> **Task data**:
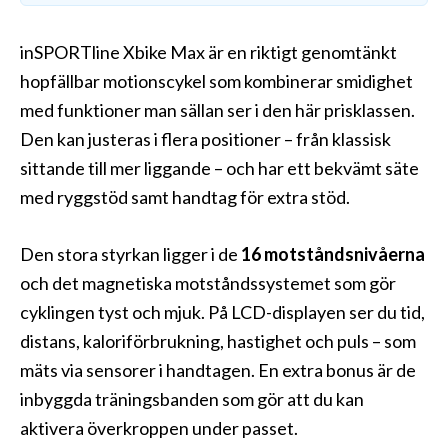
inSPORTline Xbike Max är en riktigt genomtänkt
hopfällbar motionscykel som kombinerar smidighet
med funktioner man sällan ser i den här prisklassen.
Den kan justeras i flera positioner – från klassisk
sittande till mer liggande – och har ett bekvämt säte
med ryggstöd samt handtag för extra stöd.
Den stora styrkan ligger i de
16 motståndsnivåerna
och det magnetiska motståndssystemet som gör
cyklingen tyst och mjuk. På LCD-displayen ser du tid,
distans, kaloriförbrukning, hastighet och puls – som
mäts via sensorer i handtagen. En extra bonus är de
inbyggda träningsbanden som gör att du kan
aktivera överkroppen under passet.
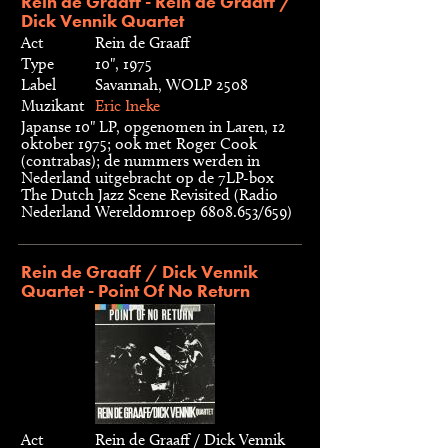
Rein de Graaff - Rein de Graaff /
Dick Vennik Quartet
Act
Rein de Graaff
Type
10", 1975
Label
Savannah, WOLP 2508
Muzikant
Eric Ineke
Japanse 10" LP, opgenomen in Laren, 12
oktober 1975; ook met Roger Cook
(contrabas); de nummers werden in
Nederland uitgebracht op de 7LP-box
The Dutch Jazz Scene Revisited (Radio
Nederland Wereldomroep 6808.653/659)
Rein de Graaff / Dick Vennik
Quartet - Point Of No Return
Act
Rein de Graaff / Dick Vennik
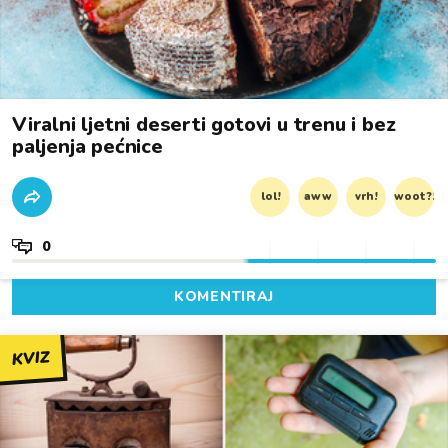
Viralni ljetni deserti gotovi u trenu i bez
paljenja pećnice
lol!
aww
vrh!
woot?!
0
KOMENTIRAJ
KVIZ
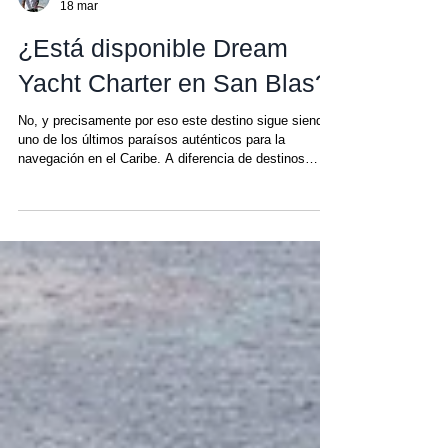
Chris
18 mar
¿Está disponible Dream
Yacht Charter en San Blas?
No, y precisamente por eso este destino sigue siendo
uno de los últimos paraísos auténticos para la
navegación en el Caribe. A diferencia de destinos
como las Islas Vírgenes Británicas, Martinica o las
Bahamas, el archipiélago de San Blas permanece
intacto por las grandes empresas de alquiler de yates
como Dream Yacht Charter , Sunsail o The Moorings.
¿Por qué? Porque San Blas se rige por sus propias
reglas, moldeadas por una estructura cultural y
territorial única a la que l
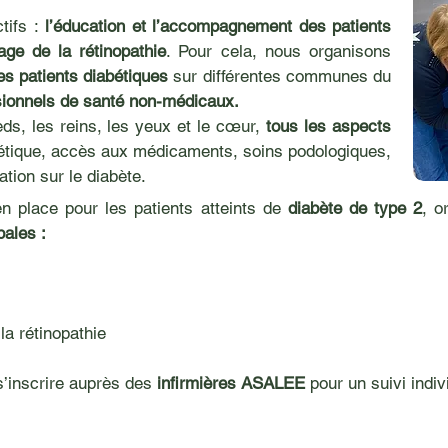
tifs :
l’éducation et l’accompagnement des patients
age de la rétinopathie
. Pour cela, nous organisons
les patients diabétiques
sur différentes communes du
sionnels de santé non-médicaux.
ds, les reins, les yeux et le cœur,
tous les aspects
tétique, accès aux médicaments, soins podologiques,
ation sur le diabète.
n place pour les patients atteints de
diabète de type 2
, o
pales :
la rétinopathie
s’inscrire auprès des
infirmières ASALEE
pour un suivi indiv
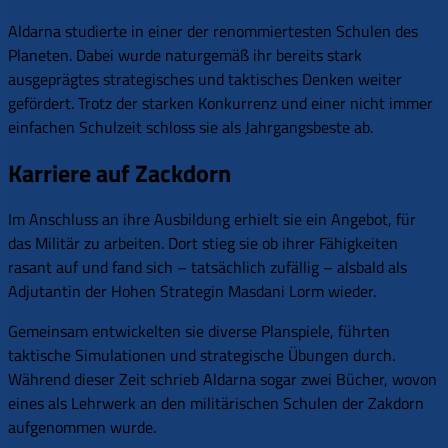
Aldarna studierte in einer der renommiertesten Schulen des
Planeten. Dabei wurde naturgemäß ihr bereits stark
ausgeprägtes strategisches und taktisches Denken weiter
gefördert. Trotz der starken Konkurrenz und einer nicht immer
einfachen Schulzeit schloss sie als Jahrgangsbeste ab.
Karriere auf Zackdorn
Im Anschluss an ihre Ausbildung erhielt sie ein Angebot, für
das Militär zu arbeiten. Dort stieg sie ob ihrer Fähigkeiten
rasant auf und fand sich – tatsächlich zufällig – alsbald als
Adjutantin der Hohen Strategin Masdani Lorm wieder.
Gemeinsam entwickelten sie diverse Planspiele, führten
taktische Simulationen und strategische Übungen durch.
Während dieser Zeit schrieb Aldarna sogar zwei Bücher, wovon
eines als Lehrwerk an den militärischen Schulen der Zakdorn
aufgenommen wurde.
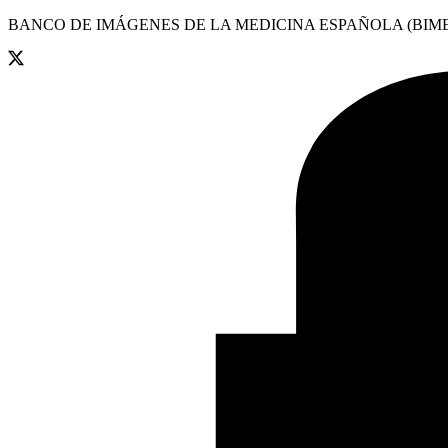
BANCO DE IMÁGENES DE LA MEDICINA ESPAÑOLA (BIME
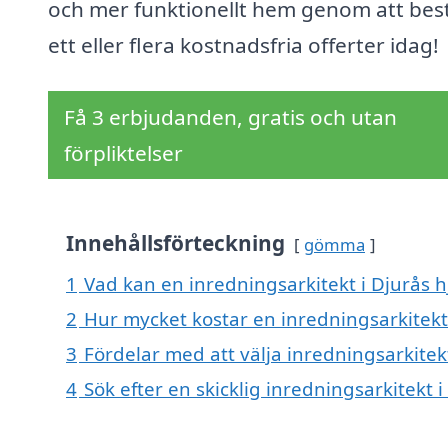
och mer funktionellt hem genom att best
ett eller flera kostnadsfria offerter idag!
Få 3 erbjudanden, gratis och utan
förpliktelser
Innehållsförteckning
gömma
1
Vad kan en inredningsarkitekt i Djurås hj
2
Hur mycket kostar en inredningsarkitekt
3
Fördelar med att välja inredningsarkitek
4
Sök efter en skicklig inredningsarkitekt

> **Exercise brief**: Leaving out the pictures, print each line of the records above from the first up to and including the one that contains "16 motståndsnivåerna", exactly as written.

> **Your solution**:
inSPORTline Xbike Max är en riktigt genomtänkt
hopfällbar motionscykel som kombinerar smidighet
med funktioner man sällan ser i den här prisklassen.
Den kan justeras i flera positioner – från klassisk
sittande till mer liggande – och har ett bekvämt säte
med ryggstöd samt handtag för extra stöd.
Den stora styrkan ligger i de
16 motståndsnivåerna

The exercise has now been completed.